この上は至急筑前国を返却し、越前の地に移るように。』
秀秋は激怒し、
「やあ尼よ! この秀秋の身に国を奪われるほどの罪を負った覚えはない!
この生命あらん限り、筑前を返すつもりはない!
よって速やかにこの首を刎ねるようにと太閤殿下に申せ!」
そう言って追い返した。しかし家康は帰ろうとする孝蔵主に密かに言い含めた。
「秀秋殿は『仰せ謹んで承ります』と言ったと報告するように。」
「内府様…。この上は内府様の御計らいこそ頼りです。北政所様へも、そのように申します。」
孝蔵主が屋敷を出ると、家康は秀秋に向かって説得した。
「今は兎にも角にも仰せに従うことこそ大切です。
その間に北政所が嘆かれれば、太閤殿下もいつまでも心強くはいられません。」
しかし興奮している秀秋は、
「ならば、私自ら三成の首を斬った後で内府の言うとおりにいたしましょう!」
そう言って聞こうとしない。
家康も、今は強いて本人を説得すべきではないと思い、
家老の杉原、山口を密かに呼んで言った。
「先ずは家人を少しだけ、越前に派遣するのだ。」
そこで彼らは外様の侍を少人数さし下した。
そこで家康は、前田利家とともに秀秋について嘆願しようとしたが、利家はそれを断った。

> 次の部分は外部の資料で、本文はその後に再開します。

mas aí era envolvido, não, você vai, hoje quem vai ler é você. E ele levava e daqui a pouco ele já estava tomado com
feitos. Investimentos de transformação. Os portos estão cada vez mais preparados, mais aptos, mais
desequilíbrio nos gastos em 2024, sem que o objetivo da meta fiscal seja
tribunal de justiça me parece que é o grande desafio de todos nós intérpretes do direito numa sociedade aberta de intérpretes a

それより家康は毎日秀吉の前に参上したが、何を話すということもなかった。
秀吉は気になり、
「どうしてそのように毎日参るのか?」
と尋ねると、
「秀秋殿が国を移されること、痛ましく覚えて、
その事について申し上げようと参っているのですが、
どのように申し上げれば聞いていただけるかわからず、
このようにしております。」
そう答え、その後も毎日参上した。
秀吉は再び最初のように尋ねると、家康もまた最初のように答えた。
これに、秀吉も遂に根負けし、
「そこまで思われているのなら、秀秋のことは内府の計らいに任せよう。」
家康は大いに悦び、秀秋の元に出向き、
杉原、山口を召して越前へ下した侍たちを呼び戻させた。
程なく6月2日に、家康は秀秋を伴って登城すると、秀吉はこれに対面し、
饗宴の儀を開き、
また両名に多くの引き出物を下された。
秀秋はこの日、長崎伊豆守を徳川家に使いさせ、
「今回の御芳恩はいつまでも忘れません。この恩に必ず報いるでしょう。」
そのように伝えた。
『戦国ちょっといい話・悪い話まとめ』 より。